■ ACTIVITY ■
Restate the listing below line for line and word for word, without the pictures.

■ EXERCISE DATA ■
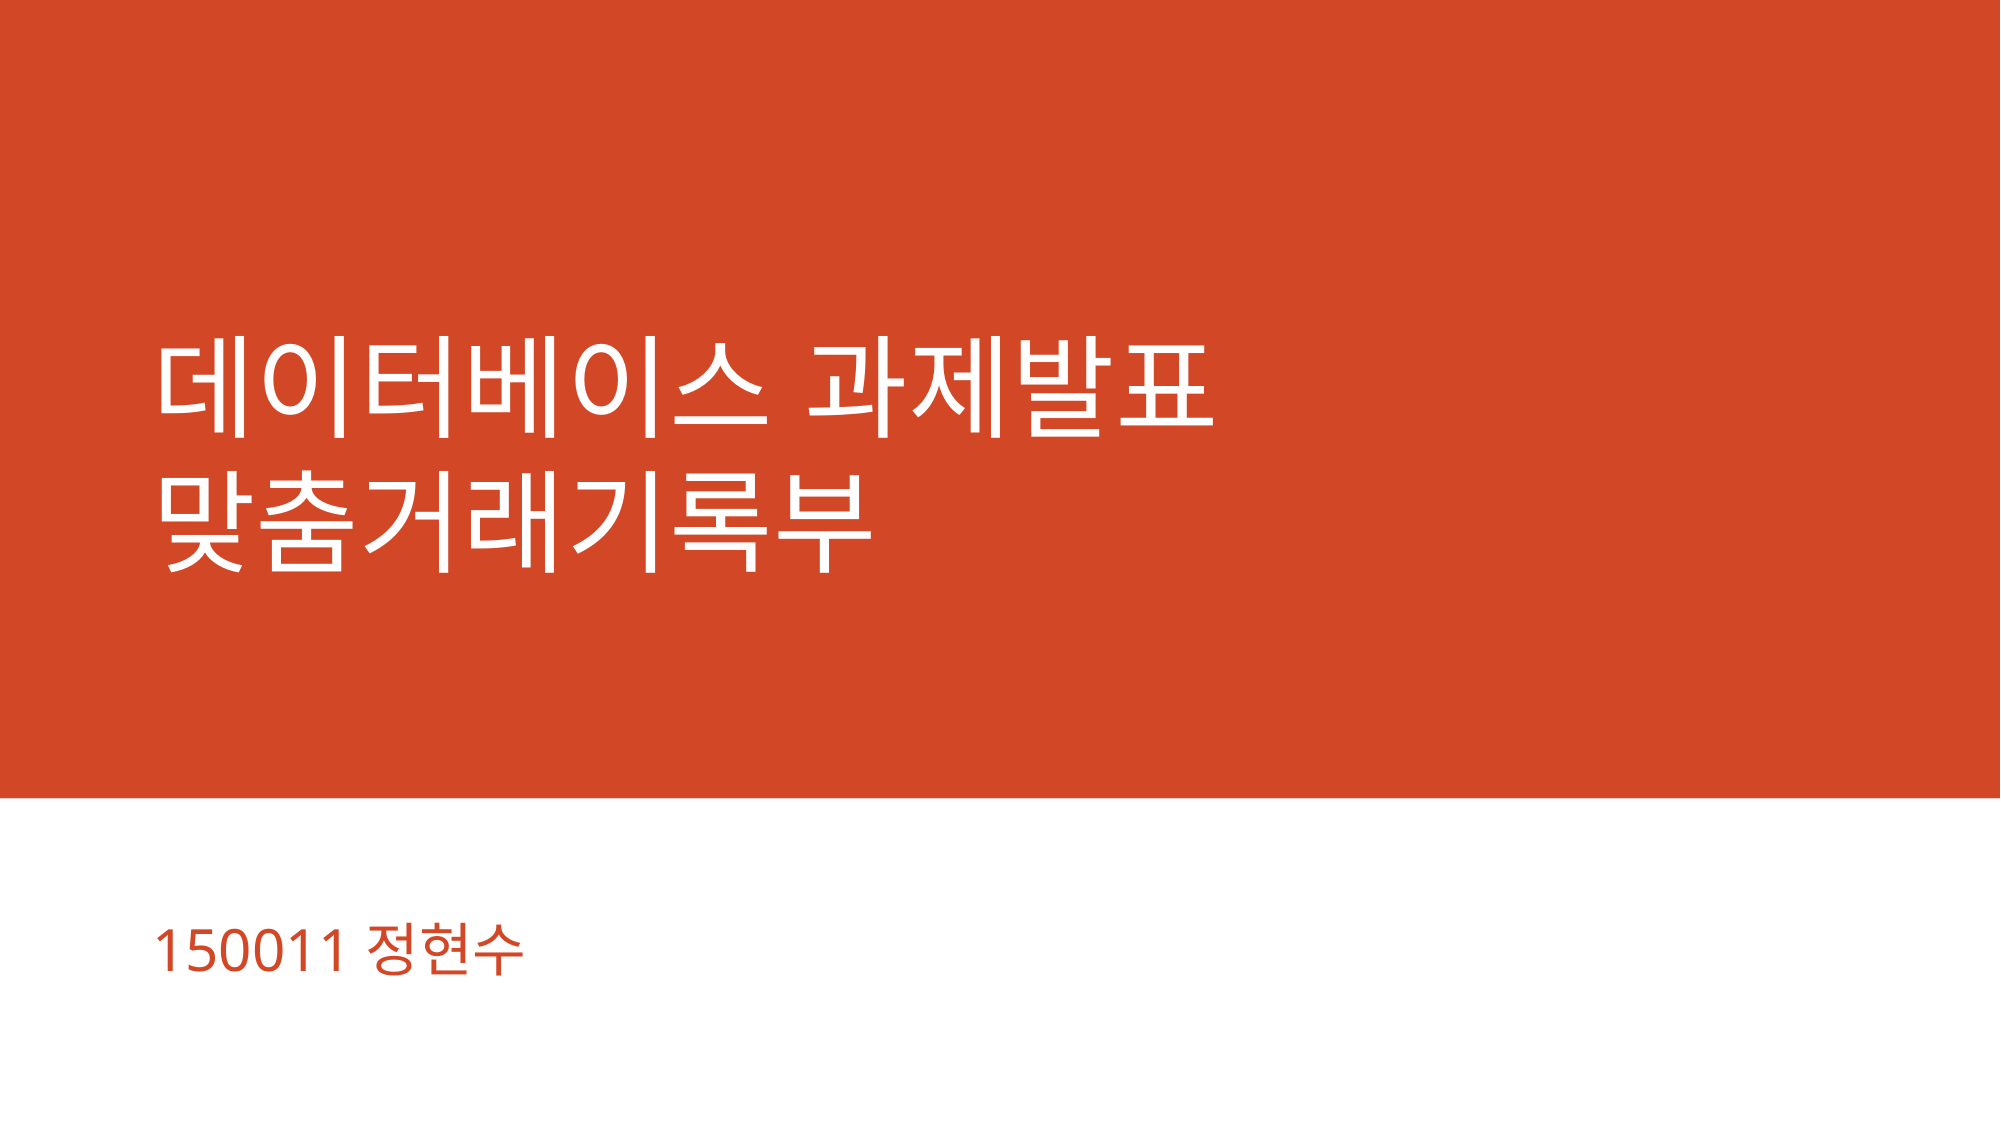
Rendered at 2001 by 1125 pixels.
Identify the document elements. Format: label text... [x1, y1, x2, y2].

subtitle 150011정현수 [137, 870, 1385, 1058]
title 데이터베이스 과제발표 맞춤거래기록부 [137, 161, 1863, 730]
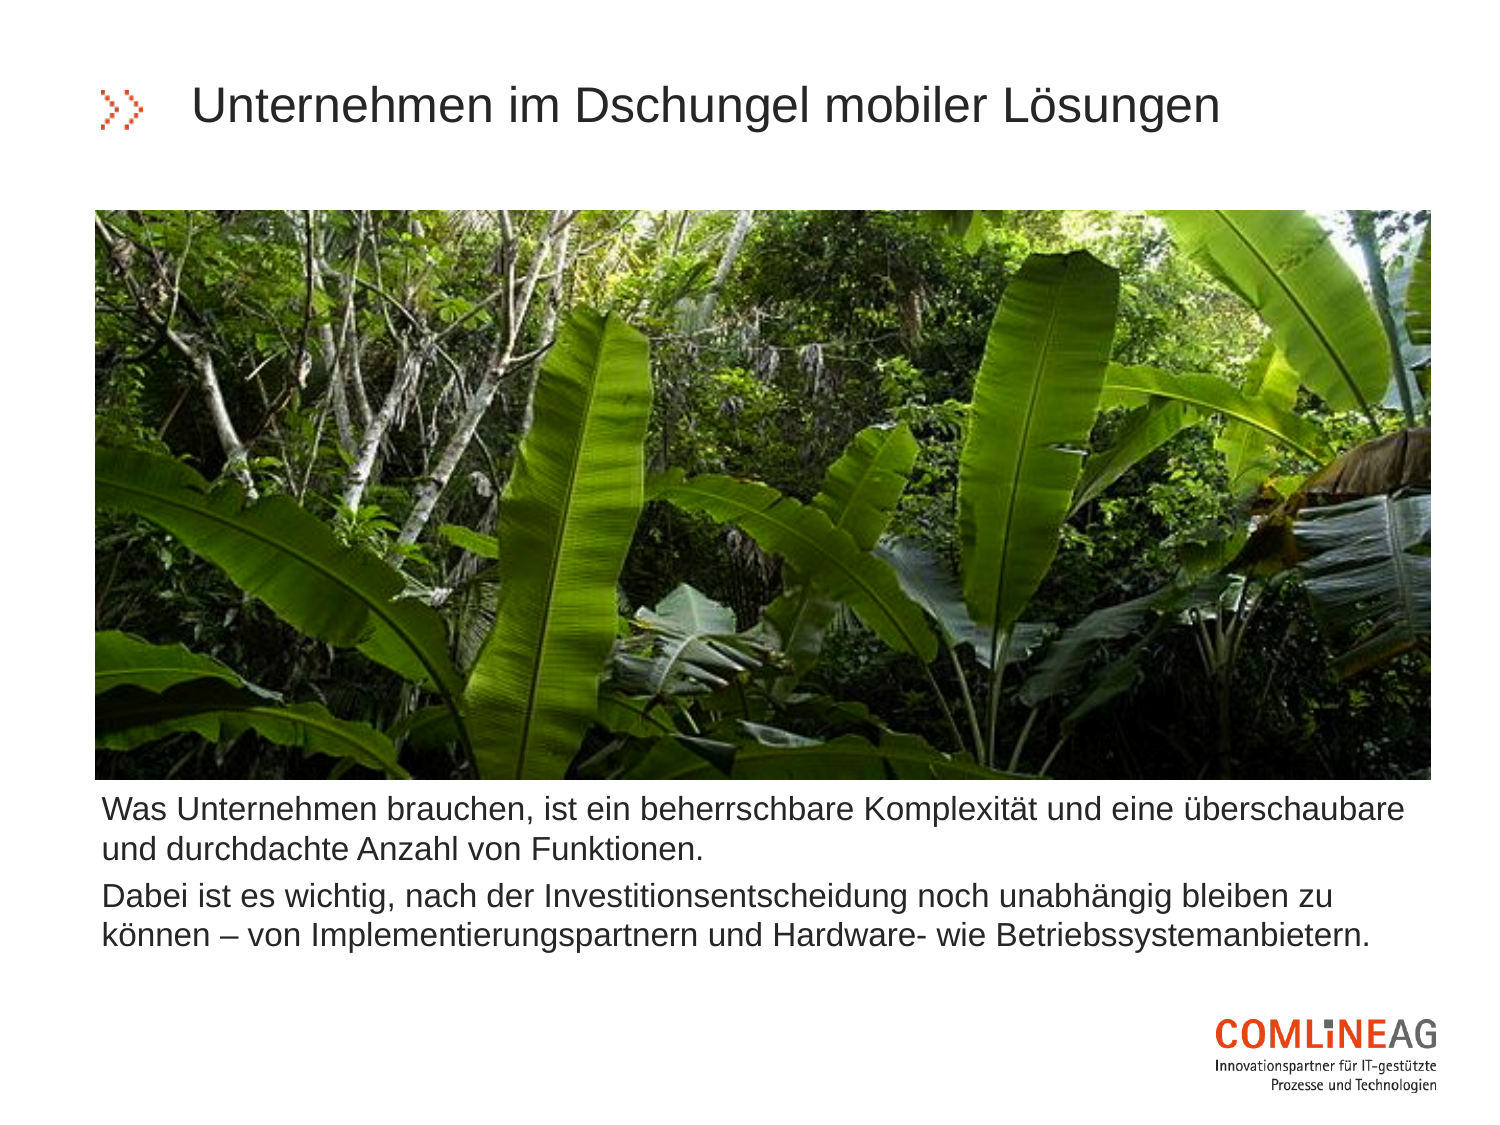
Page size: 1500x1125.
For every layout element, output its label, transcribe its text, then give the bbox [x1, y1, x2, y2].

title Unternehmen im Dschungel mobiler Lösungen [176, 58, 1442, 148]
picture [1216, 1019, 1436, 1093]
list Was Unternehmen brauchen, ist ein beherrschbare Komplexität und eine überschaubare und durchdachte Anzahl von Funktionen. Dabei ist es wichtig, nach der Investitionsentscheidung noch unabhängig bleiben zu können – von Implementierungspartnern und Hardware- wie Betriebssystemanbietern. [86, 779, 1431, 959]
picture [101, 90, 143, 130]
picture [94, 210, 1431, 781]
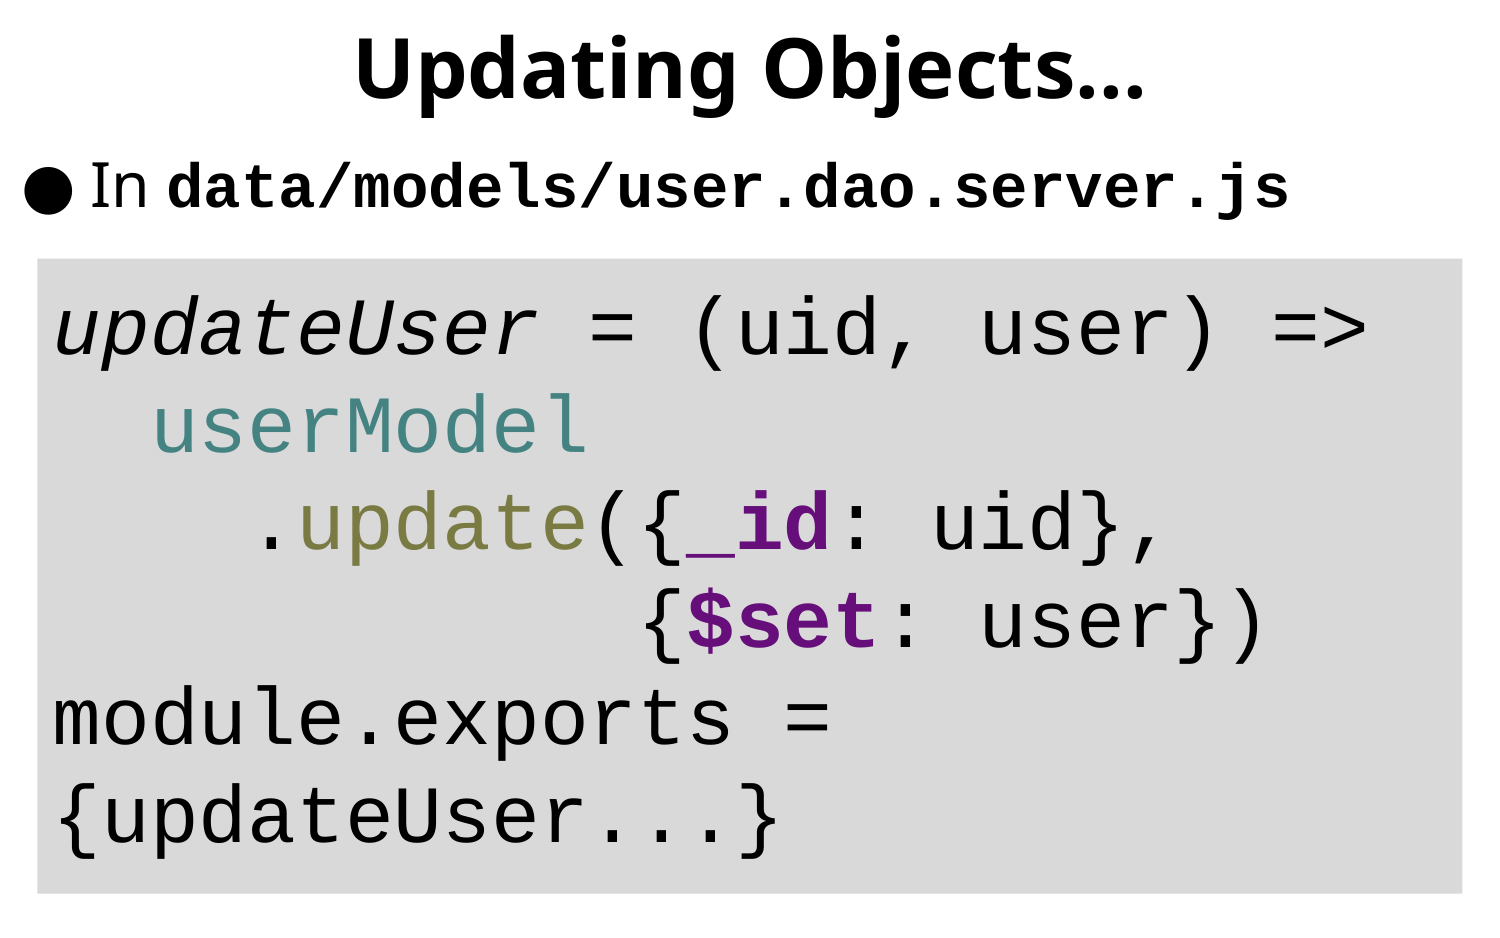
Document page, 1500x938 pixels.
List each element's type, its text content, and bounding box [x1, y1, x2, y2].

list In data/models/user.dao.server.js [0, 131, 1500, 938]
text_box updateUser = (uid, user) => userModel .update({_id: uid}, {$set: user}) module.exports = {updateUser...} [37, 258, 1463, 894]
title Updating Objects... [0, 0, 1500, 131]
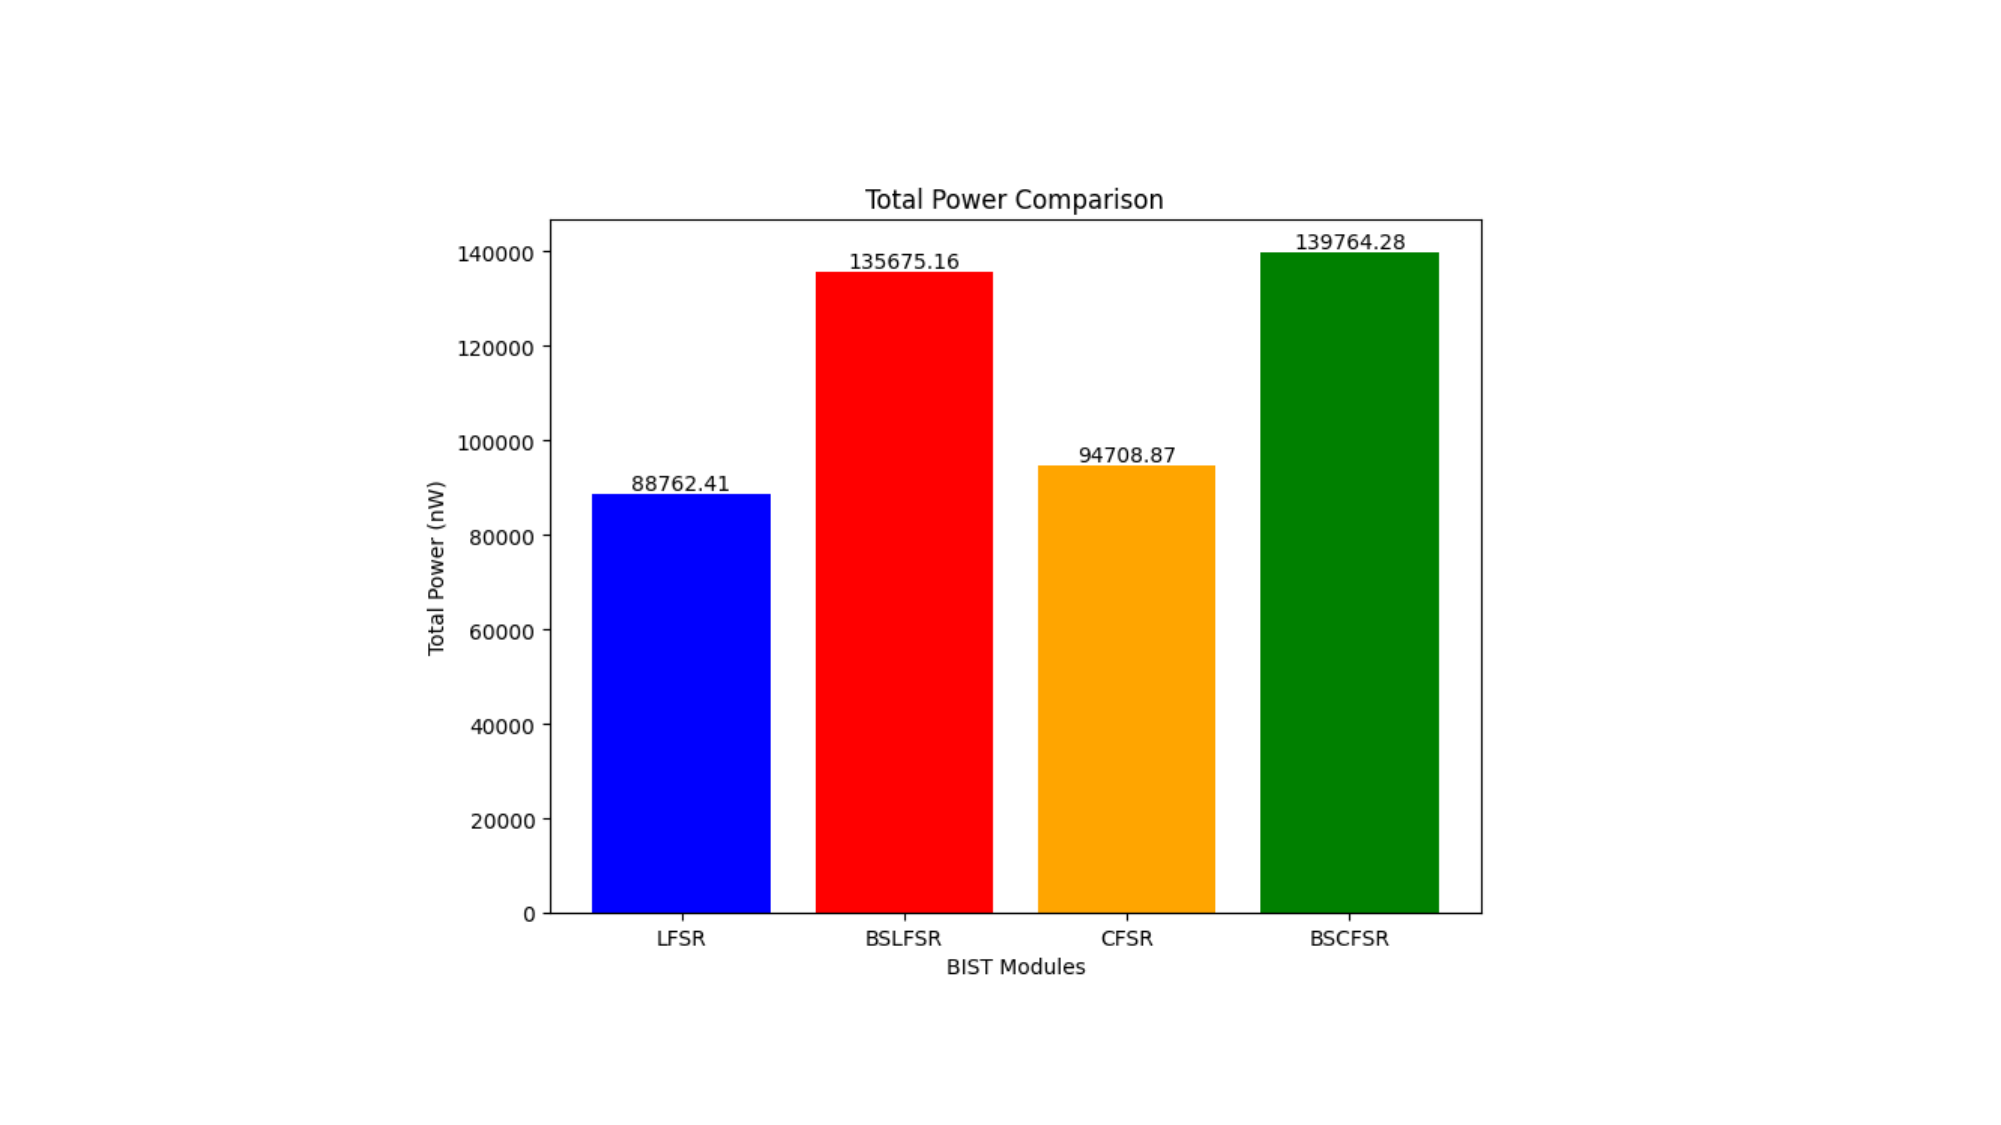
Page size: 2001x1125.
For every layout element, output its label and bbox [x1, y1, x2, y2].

■ TASK ANSWER ■
Rendered at 2001 by 1125 pixels.
Identify the document elements. Format: label text... [x1, y1, x2, y2].

subtitle 150011정현수 [137, 870, 1385, 1058]
title 데이터베이스 과제발표 맞춤거래기록부 [137, 161, 1863, 730]
Page size: 1500x1125.
For every layout element, output its label, transcribe its text, then give the bbox [x1, y1, x2, y2].

title Unternehmen im Dschungel mobiler Lösungen [176, 58, 1442, 148]
picture [1216, 1019, 1436, 1093]
list Was Unternehmen brauchen, ist ein beherrschbare Komplexität und eine überschaubare und durchdachte Anzahl von Funktionen. Dabei ist es wichtig, nach der Investitionsentscheidung noch unabhängig bleiben zu können – von Implementierungspartnern und Hardware- wie Betriebssystemanbietern. [86, 779, 1431, 959]
picture [101, 90, 143, 130]
picture [94, 210, 1431, 781]
Document page, 1500x938 pixels.
List each element's type, its text content, and bounding box [x1, y1, x2, y2].

list In data/models/user.dao.server.js [0, 131, 1500, 938]
text_box updateUser = (uid, user) => userModel .update({_id: uid}, {$set: user}) module.exports = {updateUser...} [37, 258, 1463, 894]
title Updating Objects... [0, 0, 1500, 131]
Page size: 2001x1125.
For every layout element, output its label and bbox [x1, y1, x2, y2].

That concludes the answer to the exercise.